DOCUMENT TEXT:
'''
# My Trix Express



## 280A (Apr 2, 2013)

Hi, 

I opened this thread to show some of my modelrailroad stuff.

Two years ago I bought some bakelite Trix Express track.
It's 3-rail H0 (1/87) and was made in 1935 in Germany.
This track was far ahead of it's time with an easy ‘snap on-snap off’ locking system, and is secured with clamps.

I like the look of it !


----------



## 280A (Apr 2, 2013)

I didn't trusted the old transformers from 1935, so bought one from 1965, with a plastic housing.


----------



## 280A (Apr 2, 2013)

When the bakelite track came out in 1935, there was also a station made of wood, Trixstadt with catalogue number 20/270, see first pic.

Unfortunately very few have survived time, and these are not for sale.
So I made a replica. As an example I used photos of the original that I found on the net.
The most difficult part was the printings. 
It took me a lot of time to make replica's of the original posters (with Adobe Illustrater and Photoshop).


----------



## 280A (Apr 2, 2013)

I made a small test oval so I can run some trains. 

I bought this E 10 003 loco that was on the cover of the 1955 catalogue.
And 3 Touropa coaches, also from 1955.
The loco is diecast and weighs a ton, the coaches are tinplate. The loco runs great on the old bakelite track. 

I also have a photo of the E 10 003 in real life, that was taken on August 29, 1966 in Nürnberg – Germany. 
It sure is a mighty looking machine !


----------



## 280A (Apr 2, 2013)

And I made this short vid ...


----------



## Milton Fox Racing (May 27, 2014)

Awesome work and photography! :thumbsup:

Great to see old stock running so smoothly! :cheers2:


----------



## 280A (Apr 2, 2013)

Thanks Bro ! 

Today I'm running my Trix Express V200 loco's in double traction. 
These loco's (catalogue number 761) are from 1958 but after 60 years still are great runners.
The paint is also in excellent condition and I like to keep them this way.

(I also added a photo of the real thing.)


----------



## phrankenstign (Nov 29, 1999)

I'd never heard of that brand before. I also had never seen 3-rail HO track either.


The detail appears to be very good on those trains.


That's very nice work on the station!
'''
EXTRACTED RECORDS:
'''
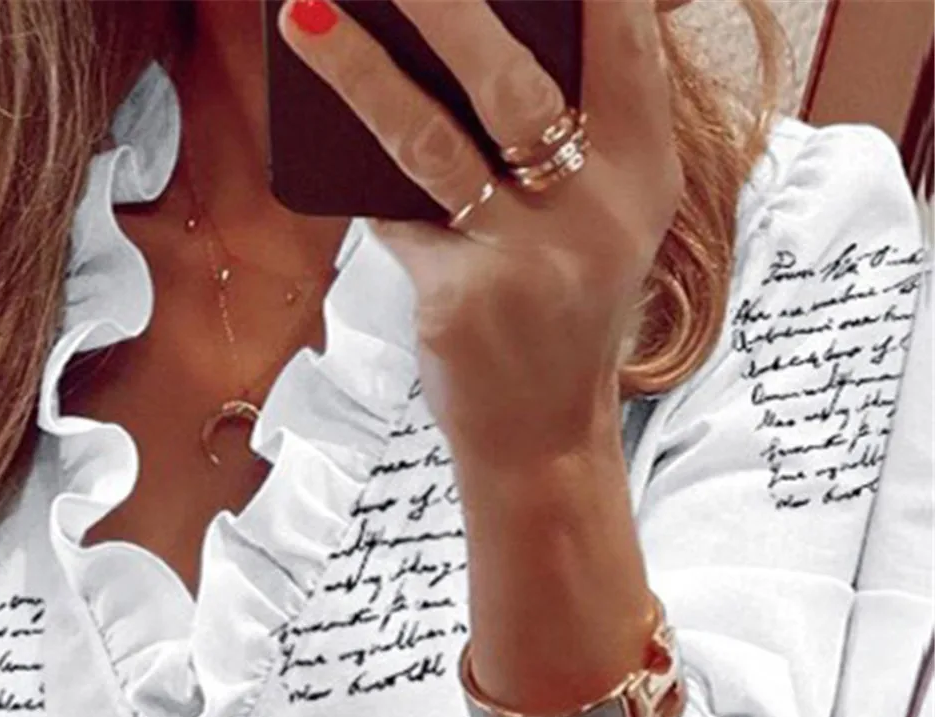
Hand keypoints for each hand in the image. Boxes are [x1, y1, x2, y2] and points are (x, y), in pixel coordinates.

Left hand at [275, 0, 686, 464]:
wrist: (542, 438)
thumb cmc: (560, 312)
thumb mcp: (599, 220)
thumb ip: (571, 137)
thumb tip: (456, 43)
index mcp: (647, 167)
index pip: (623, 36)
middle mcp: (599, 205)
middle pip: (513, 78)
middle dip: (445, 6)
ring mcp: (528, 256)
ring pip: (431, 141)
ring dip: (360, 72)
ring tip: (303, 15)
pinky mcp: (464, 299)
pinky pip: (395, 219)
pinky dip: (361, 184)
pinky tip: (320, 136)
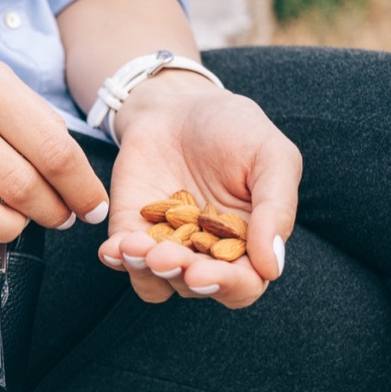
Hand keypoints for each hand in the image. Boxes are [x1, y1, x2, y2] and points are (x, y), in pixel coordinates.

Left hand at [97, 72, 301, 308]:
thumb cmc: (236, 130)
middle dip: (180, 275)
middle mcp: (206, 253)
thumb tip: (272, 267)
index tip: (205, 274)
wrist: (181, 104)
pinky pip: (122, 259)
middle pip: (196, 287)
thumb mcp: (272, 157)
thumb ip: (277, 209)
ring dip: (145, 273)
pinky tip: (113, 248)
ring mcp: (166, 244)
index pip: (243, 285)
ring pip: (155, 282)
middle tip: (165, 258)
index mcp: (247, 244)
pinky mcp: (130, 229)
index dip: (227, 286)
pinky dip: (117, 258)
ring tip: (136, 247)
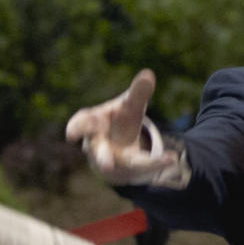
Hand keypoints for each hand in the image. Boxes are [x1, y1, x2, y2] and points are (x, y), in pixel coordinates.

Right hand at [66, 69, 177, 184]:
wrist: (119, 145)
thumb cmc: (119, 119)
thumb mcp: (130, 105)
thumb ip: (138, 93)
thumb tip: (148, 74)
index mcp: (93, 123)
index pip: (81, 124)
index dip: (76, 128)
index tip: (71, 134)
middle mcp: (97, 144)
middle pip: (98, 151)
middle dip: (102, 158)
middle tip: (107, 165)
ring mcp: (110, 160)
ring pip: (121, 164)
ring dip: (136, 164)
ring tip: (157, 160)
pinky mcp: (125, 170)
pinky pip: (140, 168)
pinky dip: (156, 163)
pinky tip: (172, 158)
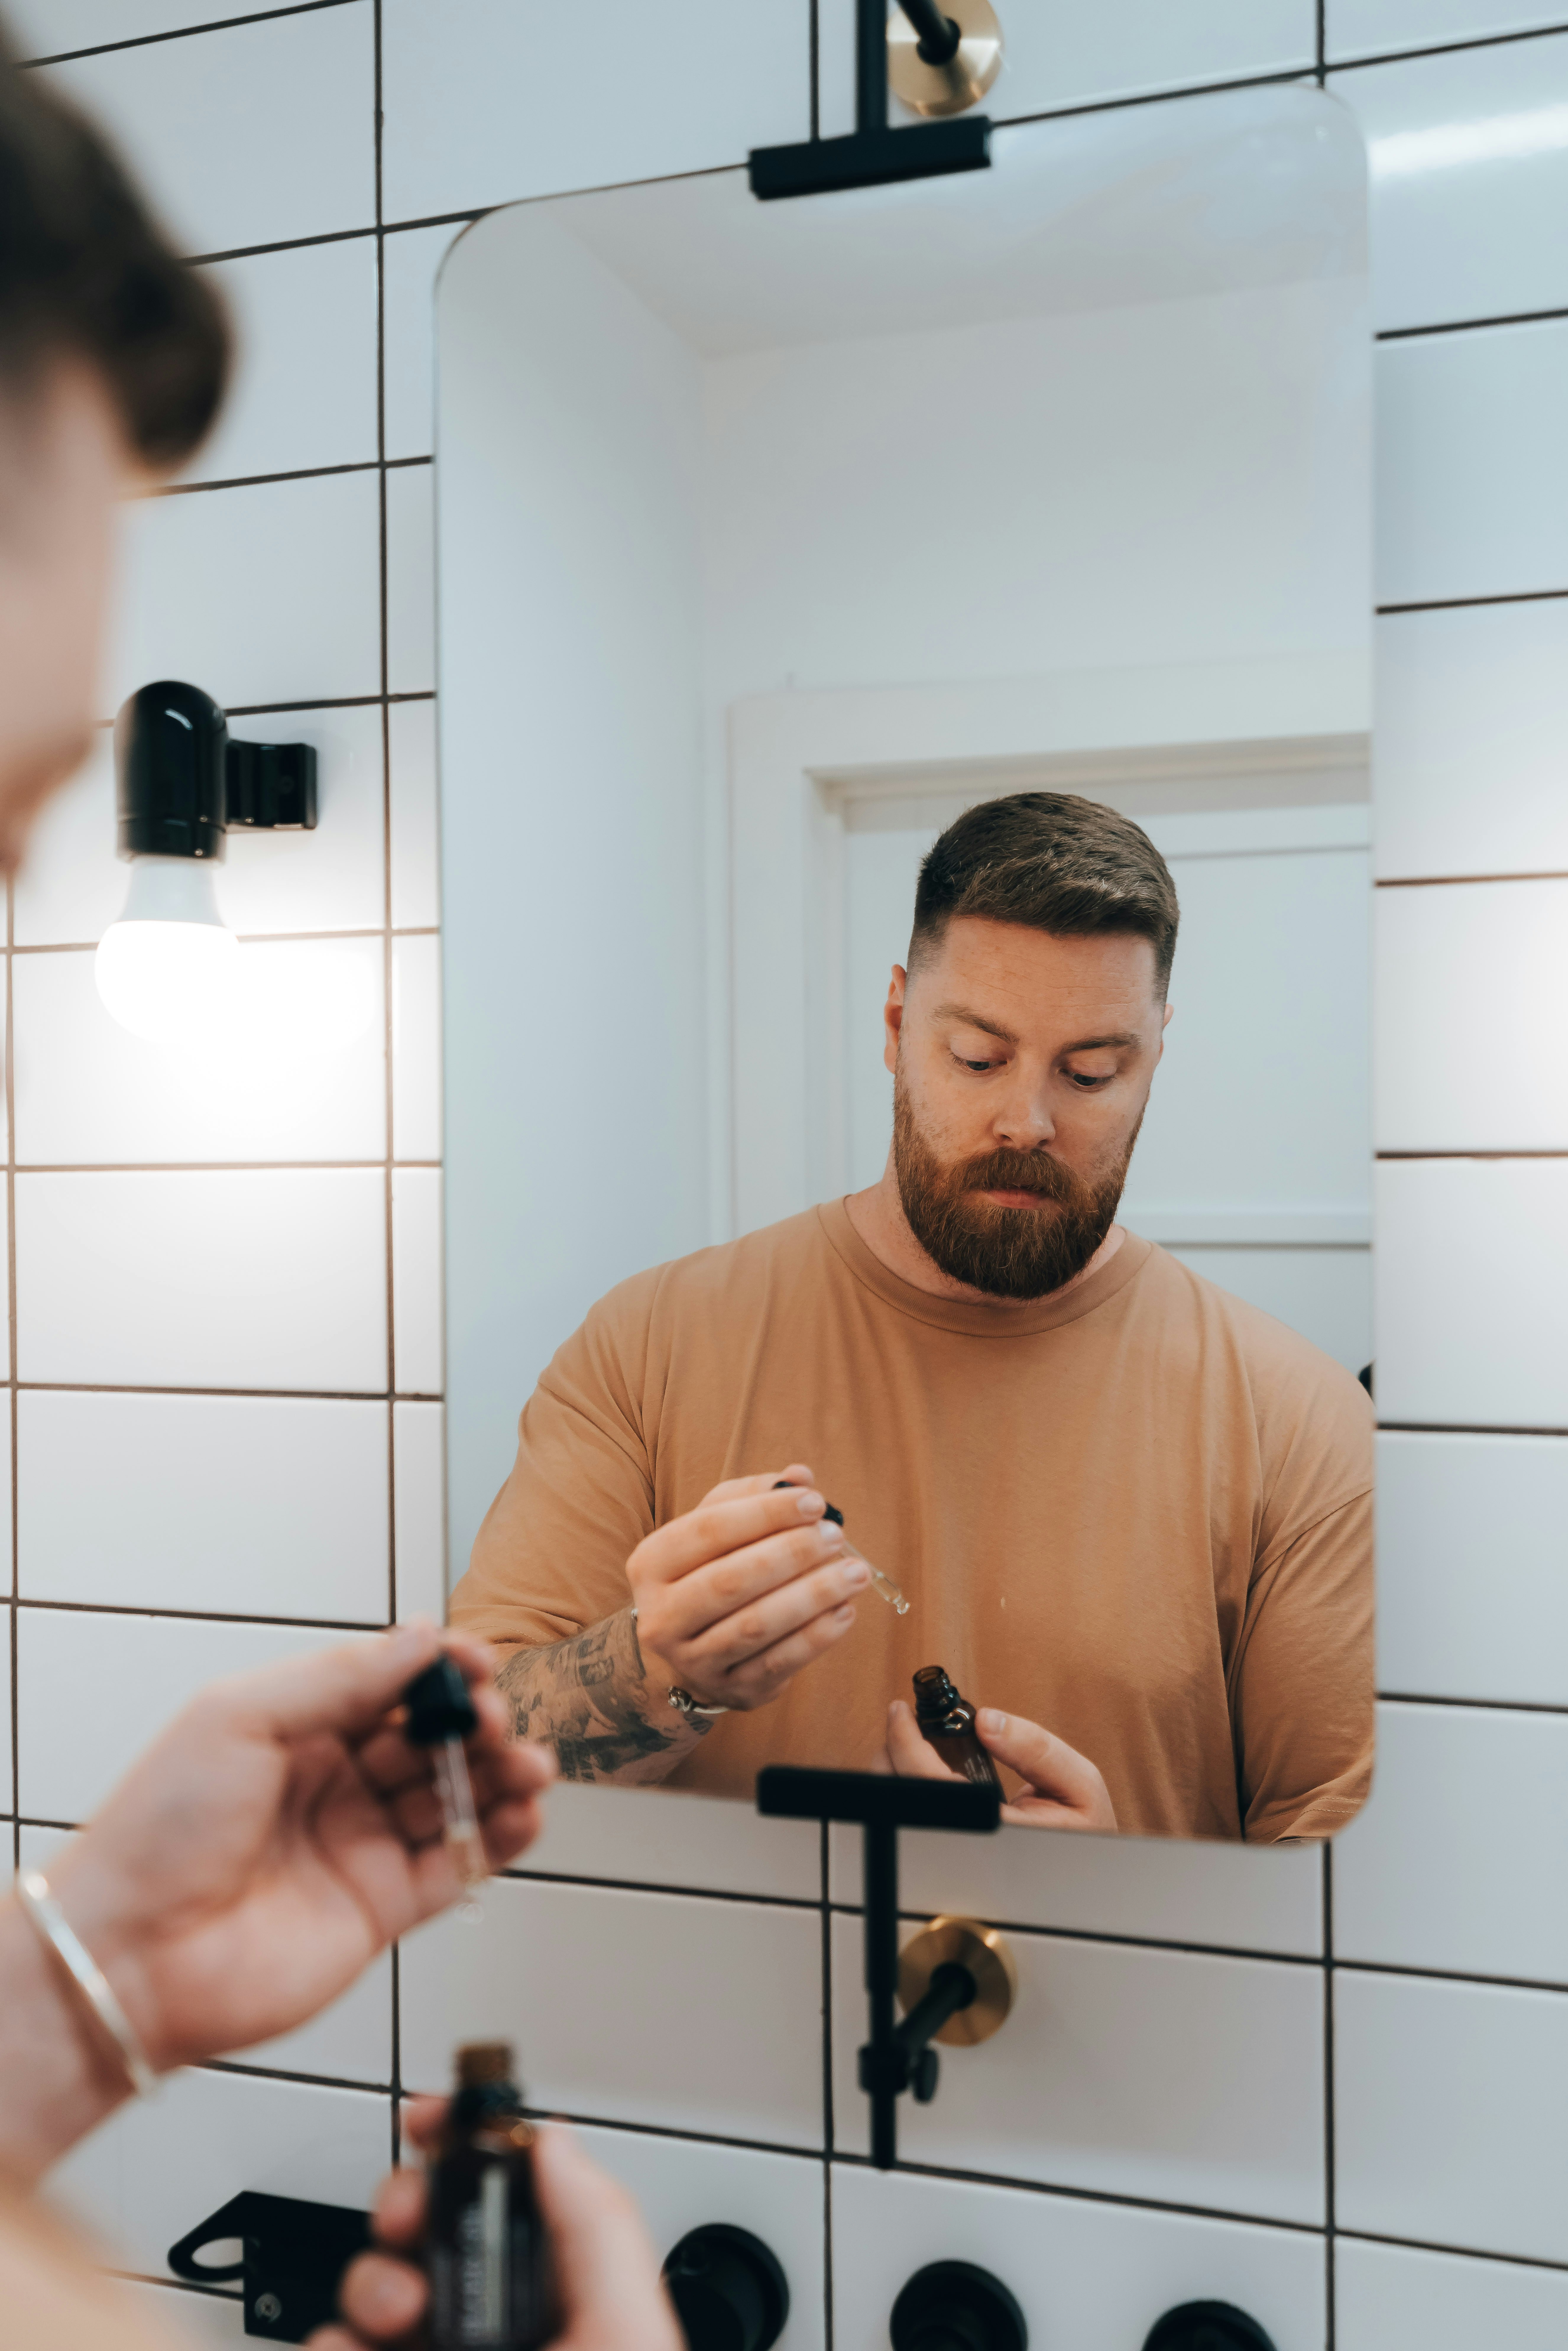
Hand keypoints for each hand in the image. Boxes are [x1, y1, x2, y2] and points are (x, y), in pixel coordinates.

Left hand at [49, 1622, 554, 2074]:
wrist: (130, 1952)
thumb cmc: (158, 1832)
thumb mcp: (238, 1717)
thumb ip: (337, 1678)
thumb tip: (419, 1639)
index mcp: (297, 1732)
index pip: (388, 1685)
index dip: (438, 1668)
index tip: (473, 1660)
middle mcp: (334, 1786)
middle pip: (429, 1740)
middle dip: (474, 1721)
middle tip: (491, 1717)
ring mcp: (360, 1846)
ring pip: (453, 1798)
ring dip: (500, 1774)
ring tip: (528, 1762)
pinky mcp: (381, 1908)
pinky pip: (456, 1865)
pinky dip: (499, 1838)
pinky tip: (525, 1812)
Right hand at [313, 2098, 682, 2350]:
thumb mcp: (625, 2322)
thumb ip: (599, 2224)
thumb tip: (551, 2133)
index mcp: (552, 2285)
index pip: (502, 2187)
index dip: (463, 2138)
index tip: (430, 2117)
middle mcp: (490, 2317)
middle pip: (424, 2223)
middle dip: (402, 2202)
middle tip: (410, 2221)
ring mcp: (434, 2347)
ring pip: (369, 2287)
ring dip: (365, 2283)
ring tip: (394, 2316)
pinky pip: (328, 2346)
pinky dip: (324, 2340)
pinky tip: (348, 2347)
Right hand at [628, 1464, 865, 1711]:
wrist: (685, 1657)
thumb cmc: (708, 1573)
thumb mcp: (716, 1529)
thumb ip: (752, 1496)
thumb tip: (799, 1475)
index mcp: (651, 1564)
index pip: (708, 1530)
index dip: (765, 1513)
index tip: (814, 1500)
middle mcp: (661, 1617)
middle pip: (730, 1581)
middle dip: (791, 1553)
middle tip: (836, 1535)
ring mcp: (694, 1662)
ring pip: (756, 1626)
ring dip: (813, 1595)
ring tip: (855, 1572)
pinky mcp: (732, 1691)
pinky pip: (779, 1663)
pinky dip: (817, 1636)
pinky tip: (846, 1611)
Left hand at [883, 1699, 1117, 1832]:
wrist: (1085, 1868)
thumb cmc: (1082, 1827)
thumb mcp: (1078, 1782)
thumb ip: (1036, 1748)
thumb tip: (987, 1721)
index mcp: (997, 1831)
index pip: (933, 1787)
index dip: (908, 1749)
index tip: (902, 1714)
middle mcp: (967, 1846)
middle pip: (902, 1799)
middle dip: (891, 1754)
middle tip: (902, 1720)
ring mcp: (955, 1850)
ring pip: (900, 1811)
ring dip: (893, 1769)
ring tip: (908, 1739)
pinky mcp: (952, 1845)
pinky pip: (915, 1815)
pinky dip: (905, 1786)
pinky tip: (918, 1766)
'''
TASK DIRECTIONS:
In the forum thread on Trix Express trains, what catalogue number did the wooden Trixstadt station carry? The material after the thread is separate from the thread.

RESULT FOR THIS EXERCISE:
20/270